16S rRNA gene sequences are widely used as a phylogenetic marker for bacterial systematics and ecology, but it is difficult to use them to obtain fine-scale resolutions at species/strain levels (Yamamoto and Harayama, 1995) because the rate of evolution of this molecule is low. An alternative phylogenetic marker molecule, gyrB, which encodes DNA gyrase β-subunit gene (gyrB), has been widely used for differentiating closely related species/strains (Yamamoto and Harayama, 1998). A phylogenetic tree based on gyrB results in a magnitude higher resolution than a tree based on 16S rRNA gene (Yamamoto and Harayama, 1995, 1998; Wang et al., 2007). Thus, gyrB gene was selected as a phylogenetic marker on GeoChip 3.0.
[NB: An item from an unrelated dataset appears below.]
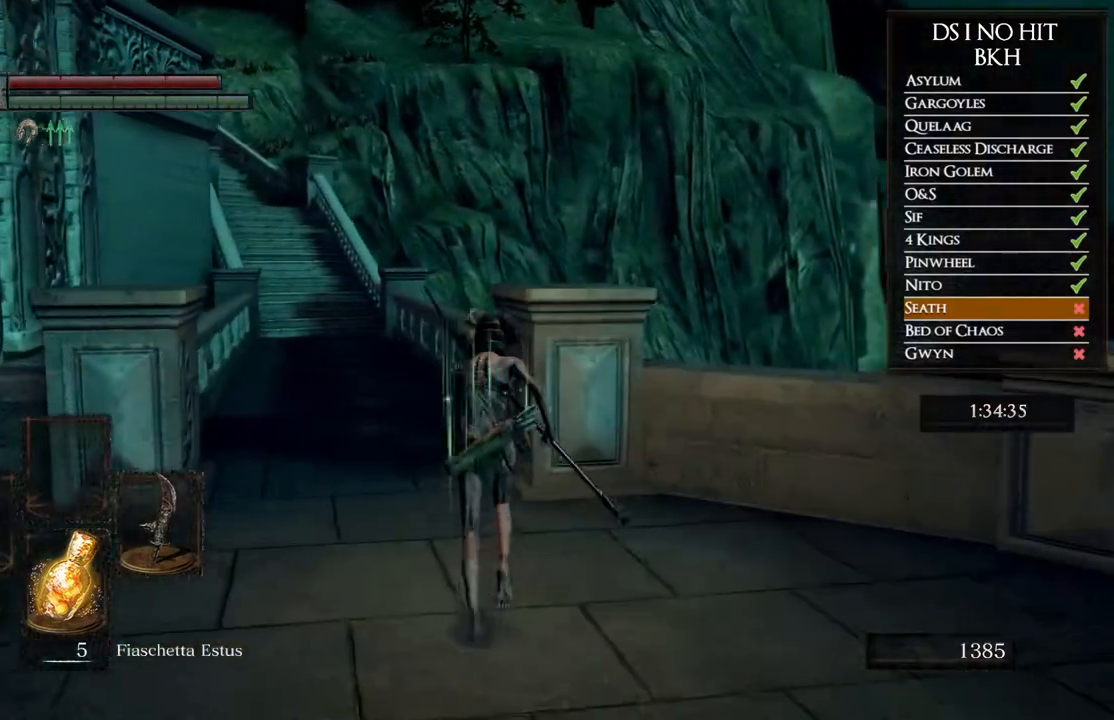
{"buttons": ["B"], "left_stick": "up", "right_stick": "center", "events": []}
Pipeline for GeoChip development

A web-based GeoChip design pipeline has been developed for implementing our GeoChip 3.0 design strategies in four major components: sequence retrieval and verification, oligonucleotide probe design, probe validation and output, and automatic update (Figure 1).

  1. 1)

    Sequence retrieval and verification. Three key steps were implemented to ensure the accuracy of retrieved sequences. First, a query consisting of key words describing the selected functional gene/protein was submitted to GenBank, and all available protein sequences were retrieved. Generally, the query found all sequences from bacteria, archaea and fungi. However, for cytochromes and hydrogenases, we restricted sequences to be retrieved only in a few common bacterial genera, such as Geobacter, Anaeromyxobacter, Desulfovibrio, Shewanella, Desulfurobacterium, Desulfobacterium, Rhodobacter and Pseudomonas. Second, seed sequences (normally >5) were identified on the basis of experimental evidence and knowledge of a functional gene from the literature. Third, a consensus model was built with the selected seed sequences, and unrelated sequences were removed by HMMER (Eddy, 1998). Normally, only those sequences with global alignment e-values of <0.1 were considered as highly confident targets and others with local e-values of <1.0 were manually determined to be targets by the user. All verified protein sequences were used to fetch corresponding coding sequences and stored in our local databases (Figure 1). The query, seed sequences and functional gene sequences can also serve as the basis for future automatic updates.

  2. 2)

    Oligonucleotide probe design. Owing to the nature of functional gene sequences, a novel software CommOligo 2.0 based on our previous version of CommOligo (Li et al., 2005) was used to select 50-mer oligonucleotide probes with experimentally established oligonucleotide design criteria (He et al., 2005). To increase the coverage for each functional gene, two types of probes, sequence- and group-specific probes, were designed for GeoChip 3.0 (Figure 1). Sequence-specific probes were preferentially designed, which target a single sequence, whereas group-specific probes target a group of highly homologous sequences exclusively.

  3. 3)

    Probe validation. Multiple (for example, 20) probes for each sequence or each group of sequences were designed, and they were verified by MegaBLAST (Zhang et al., 2000) against all nucleic acid sequences of GenBank. Only those probes with 20-bp long stretches, 90% sequence identities and −35 kcal mol–1 free energy with their non-targets were kept. The best probe for each single or group of sequences was then stored in the probe database, and commercially synthesized (Figure 1).

  4. 4)

    Automatic update. To reflect the current status of functional genes, this pipeline has a feature to update gene sequences and their probe design information automatically.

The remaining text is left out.